Grady McDonnell

Personal information
- Full name: Grady Francis McDonnell
- Date of birth: February 17, 2008 (age 18)
- Place of birth: Surrey, British Columbia, Canada
- Height: 1.85 m (6 ft 1 in)
- Position: Midfielder

Team information
- Current team: Nottingham Forest
- Number: 49

Youth career
- Coastal FC
- Supra Academy
- 2022–2023: Vancouver Whitecaps FC
- 2026–: Nottingham Forest

Senior career*
- Years: Team / Apps / (Gls)
- 2024–2025: Vancouver FC / 17 / (0)
- 2025–2026: Club NXT / 5 / (0)
- 2026–: Nottingham Forest / 0 / (0)

International career^{‡}
- 2022–2023: Republic of Ireland U15 / 11 / (0)
- 2023: Canada U15 / 4 / (2)
- 2023: Republic of Ireland U16 / 2 / (1)
- 2023–2025: Republic of Ireland U17 / 17 / (2)
- 2026–: Republic of Ireland U19 / 3 / (0)

= Grady McDonnell =

Irish footballer (born 2008)

Grady Francis McDonnell (born February 17, 2008) is a professional footballer who plays as a midfielder for the academy of Premier League club Nottingham Forest. Born in Canada, he is a youth international for Ireland.

==Early life==
Born in Surrey, British Columbia, McDonnell began playing youth soccer with Coastal FC at the age of five. Afterwards, he played with the Supra Academy, until the age of 13. He spent some time with the Whitecaps FC Pre-Academy, before officially joining the Vancouver Whitecaps Academy in August 2022. He then had training stints with Blackburn Rovers in England, Schalke 04 in Germany, and Shamrock Rovers in Ireland.

==Club career==
===Vancouver FC===
On January 17, 2024, McDonnell signed a professional contract with Vancouver FC of the Canadian Premier League through the 2026 season. He became the youngest player in the league's history to ever sign a professional deal, at 15 years and 11 months. He made his professional debut for the club on May 3, aged 16, in a 3–1 league loss to Cavalry FC; in the process, he became the second-youngest player to ever debut in Vancouver's history (behind only T.J. Tahid), and the third-youngest in the league's history. In July 2024, he was named to the CPL Team of the Week for the first time, being included in the Best XI for week 15.

===Club Brugge===
On January 31, 2025, McDonnell moved to Club NXT, the second team of Belgian club Club Brugge, for an undisclosed fee of $350,000, plus add-ons, making it the second-largest fee in Canadian Premier League history.

===Nottingham Forest===
On 23 June 2026, he signed a three-year-contract with Premier League club Nottingham Forest.

==International career==
McDonnell is eligible to represent Canada, where he was born, and Ireland, where his grandfather was from.
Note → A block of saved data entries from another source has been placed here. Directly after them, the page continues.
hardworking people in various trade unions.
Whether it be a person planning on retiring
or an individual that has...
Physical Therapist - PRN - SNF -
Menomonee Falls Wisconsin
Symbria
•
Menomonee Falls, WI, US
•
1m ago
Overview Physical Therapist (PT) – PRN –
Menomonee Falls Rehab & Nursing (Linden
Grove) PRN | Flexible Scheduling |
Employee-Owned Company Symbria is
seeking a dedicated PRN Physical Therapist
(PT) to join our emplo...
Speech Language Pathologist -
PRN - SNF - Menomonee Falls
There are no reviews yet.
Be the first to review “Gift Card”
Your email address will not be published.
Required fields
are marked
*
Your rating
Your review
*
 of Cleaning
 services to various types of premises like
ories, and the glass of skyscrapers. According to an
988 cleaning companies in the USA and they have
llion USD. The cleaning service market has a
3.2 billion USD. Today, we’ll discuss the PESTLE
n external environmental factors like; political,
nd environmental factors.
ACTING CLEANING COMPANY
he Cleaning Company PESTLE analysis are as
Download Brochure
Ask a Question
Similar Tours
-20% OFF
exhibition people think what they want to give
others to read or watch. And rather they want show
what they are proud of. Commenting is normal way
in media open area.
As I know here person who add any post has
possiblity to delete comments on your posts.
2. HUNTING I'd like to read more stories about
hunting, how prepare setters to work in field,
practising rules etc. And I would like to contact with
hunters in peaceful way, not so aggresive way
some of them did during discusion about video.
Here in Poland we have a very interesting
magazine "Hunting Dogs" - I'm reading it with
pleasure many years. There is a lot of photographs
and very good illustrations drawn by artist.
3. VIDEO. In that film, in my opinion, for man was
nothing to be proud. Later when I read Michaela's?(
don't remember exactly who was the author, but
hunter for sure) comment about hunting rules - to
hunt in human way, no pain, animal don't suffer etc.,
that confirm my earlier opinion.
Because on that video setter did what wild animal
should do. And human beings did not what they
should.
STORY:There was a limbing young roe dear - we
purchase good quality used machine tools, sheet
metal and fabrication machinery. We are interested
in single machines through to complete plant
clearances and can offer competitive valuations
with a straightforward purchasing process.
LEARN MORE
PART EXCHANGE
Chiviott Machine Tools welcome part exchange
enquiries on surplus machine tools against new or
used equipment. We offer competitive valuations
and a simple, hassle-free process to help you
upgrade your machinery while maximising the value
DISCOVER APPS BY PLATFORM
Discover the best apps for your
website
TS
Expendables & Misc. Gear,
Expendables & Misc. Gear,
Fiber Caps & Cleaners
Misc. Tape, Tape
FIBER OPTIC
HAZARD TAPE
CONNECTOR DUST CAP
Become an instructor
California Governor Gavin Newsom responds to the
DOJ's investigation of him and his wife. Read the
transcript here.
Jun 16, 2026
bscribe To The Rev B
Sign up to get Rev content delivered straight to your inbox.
In September 2022, McDonnell was invited to join a training camp with the Ireland U15 national team for the first time; the following month, he was subsequently called up to the squad for the UEFA Development Tournament. While with the Ireland U15, he served as the team captain.

In August 2023, he was called up to the Canada U15 national team for the 2023 CONCACAF Boys' Under-15 Championship. He scored two goals in a group stage victory over the Dominican Republic.

In October 2023, he was called up to the Republic of Ireland U17 national team for three 2024 UEFA European Under-17 Championship qualification matches. In November of the same year, he played with the Republic of Ireland U16 team, helping them win the Victory Shield, a friendly tournament involving the U16 teams of Scotland, Republic of Ireland, Northern Ireland and Wales. On 5 September 2024, McDonnell scored his first goal for the Republic of Ireland U17s in a 2–1 loss to Denmark. McDonnell was named in the squad for the 2025 FIFA U-17 World Cup in Qatar in November 2025.

In September 2026, McDonnell received his first call up to the Republic of Ireland U21 side.